Sur la piste : Victoire Hyundai
En effet, la Fiesta baisse rapidement les bras en raison de son freinage, alors que l’i20 joue les dures et rassure. Les placements se compliquent vite avec la Ford, dont le train avant n’a pas autant de hargne et sature plus facilement. Son ennemie épate par ses freinages tardifs, sa vivacité au placement et sa manière de croquer du vibreur sans être perturbée. L’exemple le plus frappant se produit à la vicieuse chicane suivant la ligne droite, où elle freine au panneau “trop tard” et plonge dans le pif sans temps mort puis ressort dans le paf sereine. La Fiesta réclame plus de bataille au volant et plus de patience en entrée, surtout dans le rayon constant et l’épingle. Dans le double droit, il ne faut pas hésiter à la jeter et à passer en force. Elle est pourtant bien chaussée (Michelin PS4) et possède un autobloquant Quaife optionnel, mais la motricité reste inférieure à celle de l’i20. Hyundai sort l’artillerie, entre les réglages châssis, les P Zero sur mesure ( !) et l’autobloquant. Dans les deux cas, l’arrière se contente d’accompagner sur le sec. À moins de tirer le câble (oui, il existe encore !), les figures artistiques ne sont pas au programme.
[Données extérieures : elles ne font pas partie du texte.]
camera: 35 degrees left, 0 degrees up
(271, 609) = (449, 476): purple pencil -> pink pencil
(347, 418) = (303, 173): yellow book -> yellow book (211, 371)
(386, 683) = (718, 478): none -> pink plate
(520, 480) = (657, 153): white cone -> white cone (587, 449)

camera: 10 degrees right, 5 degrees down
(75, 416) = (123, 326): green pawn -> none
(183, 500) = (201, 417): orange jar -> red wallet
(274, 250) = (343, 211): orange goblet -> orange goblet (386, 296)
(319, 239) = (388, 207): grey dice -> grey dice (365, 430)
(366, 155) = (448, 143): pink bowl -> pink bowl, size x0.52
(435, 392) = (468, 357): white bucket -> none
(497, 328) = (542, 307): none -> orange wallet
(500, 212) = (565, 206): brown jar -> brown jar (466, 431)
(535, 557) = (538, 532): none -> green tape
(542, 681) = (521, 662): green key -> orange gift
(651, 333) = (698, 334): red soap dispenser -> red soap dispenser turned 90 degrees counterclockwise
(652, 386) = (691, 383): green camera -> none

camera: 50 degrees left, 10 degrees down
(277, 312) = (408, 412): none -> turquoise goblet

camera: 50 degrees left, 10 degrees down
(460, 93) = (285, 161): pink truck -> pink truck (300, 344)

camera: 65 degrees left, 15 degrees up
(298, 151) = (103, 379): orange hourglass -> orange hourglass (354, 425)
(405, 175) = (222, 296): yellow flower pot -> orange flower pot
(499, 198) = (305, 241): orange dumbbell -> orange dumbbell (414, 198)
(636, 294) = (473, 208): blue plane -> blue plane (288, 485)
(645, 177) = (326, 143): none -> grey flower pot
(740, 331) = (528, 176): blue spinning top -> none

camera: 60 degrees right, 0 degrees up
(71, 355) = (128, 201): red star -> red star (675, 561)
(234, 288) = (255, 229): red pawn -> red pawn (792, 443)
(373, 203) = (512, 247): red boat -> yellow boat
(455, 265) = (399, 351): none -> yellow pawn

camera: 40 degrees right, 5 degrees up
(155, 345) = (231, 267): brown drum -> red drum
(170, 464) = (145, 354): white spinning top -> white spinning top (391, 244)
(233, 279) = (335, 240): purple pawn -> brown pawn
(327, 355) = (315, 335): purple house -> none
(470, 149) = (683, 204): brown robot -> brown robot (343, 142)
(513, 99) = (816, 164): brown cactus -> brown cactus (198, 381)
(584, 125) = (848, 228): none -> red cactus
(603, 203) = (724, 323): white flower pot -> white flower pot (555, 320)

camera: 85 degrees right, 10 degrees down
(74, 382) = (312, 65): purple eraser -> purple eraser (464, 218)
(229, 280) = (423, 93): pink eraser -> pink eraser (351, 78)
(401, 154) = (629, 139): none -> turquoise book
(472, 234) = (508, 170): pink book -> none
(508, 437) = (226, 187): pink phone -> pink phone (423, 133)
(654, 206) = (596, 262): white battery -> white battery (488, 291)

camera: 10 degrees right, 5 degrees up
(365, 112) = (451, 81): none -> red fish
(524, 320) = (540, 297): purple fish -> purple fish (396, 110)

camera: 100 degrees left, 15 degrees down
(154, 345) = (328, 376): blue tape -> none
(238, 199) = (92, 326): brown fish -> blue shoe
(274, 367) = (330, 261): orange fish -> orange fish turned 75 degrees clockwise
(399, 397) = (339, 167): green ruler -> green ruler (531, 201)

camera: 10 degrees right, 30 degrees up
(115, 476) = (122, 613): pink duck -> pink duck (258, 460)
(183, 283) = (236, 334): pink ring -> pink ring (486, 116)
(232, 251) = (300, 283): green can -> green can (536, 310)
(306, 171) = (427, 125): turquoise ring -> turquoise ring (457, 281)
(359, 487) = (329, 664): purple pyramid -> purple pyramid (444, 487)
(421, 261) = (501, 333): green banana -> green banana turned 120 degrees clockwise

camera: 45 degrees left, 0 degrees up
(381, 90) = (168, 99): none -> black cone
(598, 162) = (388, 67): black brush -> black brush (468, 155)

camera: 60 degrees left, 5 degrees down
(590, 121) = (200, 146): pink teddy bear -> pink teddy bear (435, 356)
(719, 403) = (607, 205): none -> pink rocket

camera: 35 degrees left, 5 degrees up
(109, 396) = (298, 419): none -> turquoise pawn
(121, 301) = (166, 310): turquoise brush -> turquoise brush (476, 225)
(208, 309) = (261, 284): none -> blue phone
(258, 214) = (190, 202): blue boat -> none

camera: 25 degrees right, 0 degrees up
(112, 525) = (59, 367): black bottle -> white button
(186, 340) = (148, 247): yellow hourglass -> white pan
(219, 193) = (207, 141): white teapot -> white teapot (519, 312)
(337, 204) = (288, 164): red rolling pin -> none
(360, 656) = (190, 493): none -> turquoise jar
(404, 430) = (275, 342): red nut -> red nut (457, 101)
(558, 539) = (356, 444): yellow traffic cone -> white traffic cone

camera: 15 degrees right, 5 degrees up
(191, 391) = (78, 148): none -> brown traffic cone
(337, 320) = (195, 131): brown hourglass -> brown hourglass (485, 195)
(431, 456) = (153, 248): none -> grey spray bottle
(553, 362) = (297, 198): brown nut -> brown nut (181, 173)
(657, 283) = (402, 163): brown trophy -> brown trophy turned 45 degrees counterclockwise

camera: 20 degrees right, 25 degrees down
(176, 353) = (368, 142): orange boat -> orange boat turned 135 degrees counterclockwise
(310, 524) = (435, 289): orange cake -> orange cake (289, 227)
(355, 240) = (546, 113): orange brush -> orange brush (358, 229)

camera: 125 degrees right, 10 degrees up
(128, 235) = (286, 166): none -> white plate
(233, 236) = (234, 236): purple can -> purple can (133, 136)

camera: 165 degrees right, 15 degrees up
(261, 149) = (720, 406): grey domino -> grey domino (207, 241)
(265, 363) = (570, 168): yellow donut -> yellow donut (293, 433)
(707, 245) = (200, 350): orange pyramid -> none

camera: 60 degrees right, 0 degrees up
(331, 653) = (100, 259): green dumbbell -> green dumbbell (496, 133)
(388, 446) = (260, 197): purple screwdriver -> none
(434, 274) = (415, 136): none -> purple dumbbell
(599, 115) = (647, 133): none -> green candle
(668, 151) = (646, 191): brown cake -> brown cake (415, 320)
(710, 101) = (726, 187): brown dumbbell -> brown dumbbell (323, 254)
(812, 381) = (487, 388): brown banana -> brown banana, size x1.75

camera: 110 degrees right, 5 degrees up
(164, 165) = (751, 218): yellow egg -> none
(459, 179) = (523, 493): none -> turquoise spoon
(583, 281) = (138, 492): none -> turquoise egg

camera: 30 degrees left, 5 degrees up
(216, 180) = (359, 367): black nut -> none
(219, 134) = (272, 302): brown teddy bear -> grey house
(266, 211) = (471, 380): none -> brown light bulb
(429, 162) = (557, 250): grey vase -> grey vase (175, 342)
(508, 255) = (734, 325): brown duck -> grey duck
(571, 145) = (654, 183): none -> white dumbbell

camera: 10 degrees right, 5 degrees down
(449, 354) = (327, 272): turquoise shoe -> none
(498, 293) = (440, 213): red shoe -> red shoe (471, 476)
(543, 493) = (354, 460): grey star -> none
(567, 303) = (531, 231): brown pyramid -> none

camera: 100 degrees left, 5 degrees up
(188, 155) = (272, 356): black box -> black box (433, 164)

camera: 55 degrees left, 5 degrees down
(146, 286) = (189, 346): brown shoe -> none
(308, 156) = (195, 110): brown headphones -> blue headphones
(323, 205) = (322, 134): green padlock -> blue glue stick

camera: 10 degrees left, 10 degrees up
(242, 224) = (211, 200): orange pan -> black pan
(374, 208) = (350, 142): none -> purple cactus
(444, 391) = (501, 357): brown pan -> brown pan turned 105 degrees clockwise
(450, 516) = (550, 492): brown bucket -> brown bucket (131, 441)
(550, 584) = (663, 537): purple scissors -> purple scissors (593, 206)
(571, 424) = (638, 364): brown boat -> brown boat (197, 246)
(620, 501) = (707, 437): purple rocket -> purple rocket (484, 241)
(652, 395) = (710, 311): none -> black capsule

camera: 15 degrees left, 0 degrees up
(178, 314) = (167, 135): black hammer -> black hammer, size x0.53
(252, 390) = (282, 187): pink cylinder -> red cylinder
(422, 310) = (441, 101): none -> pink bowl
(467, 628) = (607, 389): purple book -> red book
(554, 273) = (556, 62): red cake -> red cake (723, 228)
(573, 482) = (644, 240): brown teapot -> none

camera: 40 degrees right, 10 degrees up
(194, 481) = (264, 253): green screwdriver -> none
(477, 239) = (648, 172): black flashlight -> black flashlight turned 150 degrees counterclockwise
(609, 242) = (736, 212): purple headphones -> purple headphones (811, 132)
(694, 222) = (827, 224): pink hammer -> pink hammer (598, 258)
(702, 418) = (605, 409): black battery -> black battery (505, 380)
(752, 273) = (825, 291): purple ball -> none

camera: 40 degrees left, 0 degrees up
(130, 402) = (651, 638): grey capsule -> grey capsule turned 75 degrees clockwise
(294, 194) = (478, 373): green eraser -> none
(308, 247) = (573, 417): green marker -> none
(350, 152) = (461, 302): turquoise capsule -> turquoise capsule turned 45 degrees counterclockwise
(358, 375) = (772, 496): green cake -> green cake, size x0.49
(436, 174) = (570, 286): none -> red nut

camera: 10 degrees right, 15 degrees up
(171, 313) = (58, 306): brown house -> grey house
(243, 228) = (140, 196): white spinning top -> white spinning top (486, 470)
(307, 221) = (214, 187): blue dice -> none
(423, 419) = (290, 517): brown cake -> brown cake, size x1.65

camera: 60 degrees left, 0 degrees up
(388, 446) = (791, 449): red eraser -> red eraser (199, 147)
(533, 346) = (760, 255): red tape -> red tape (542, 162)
Un peu de concentration, il est temps de déclencher le chrono. Nicolas ne parvient pas à rééditer le temps de la ST 3 portes testée en 2018 : 1’29’’07. Cette 5 portes alourdie de 21 kg sauve l’honneur familial en restant sous les 1’30’’ . « Je n’ai plus eu de freins après deux tours et demi ! Elle se cale tout de suite, elle ne glisse pas. L’i20 est au-dessus en châssis. La Fiesta mérite de gros freins et une dose d’antiroulis » précise Nicolas. Sébastien Ullmann, membre de la famille Motorsport et possesseur d’une superbe 205 GTi 1,9 litre trouve la Fiesta plus pêchue, mais constate que le circuit n’est pas son terrain de jeu. Ford pourrait en effet ajouter au pack Performance des freins costauds et des réglages de suspension radicaux. Il serait ainsi en mesure de combattre cette diablesse d’i20, qui épate la galerie par son efficacité, son grip, qui la hissent au sommet de la catégorie. Nicolas n’en revient pas : « Fabuleuse, exceptionnelle ! Elle n’est pas joueuse, mais elle engage bien. Très agréable, hyper saine, elle a un bon feeling.
Le travail sur le chrono est facile, seule l’aide au freinage d’urgence gène ». Ce travail se solde par un tour bouclé en 1’27’’91, malgré une vitesse maxi de seulement 166 km/h. Seule la fabuleuse et regrettée 208 GTi 30th la surclasse dans la catégorie : 1’27’’30 ! Cette i20 est donc capable de briller autant en spéciales que sur circuit, ce qui tient du miracle sur ce segment. Sébastien reste également bouche bée : « Elle a un châssis de dingue. On a envie de lui rentrer dedans. L’esprit GTI est là ». Avec autant de louanges et un tel enthousiasme, le trublion i20 N mérite sa place en finale de notre élection de la Sportive 2021, programmée fin octobre.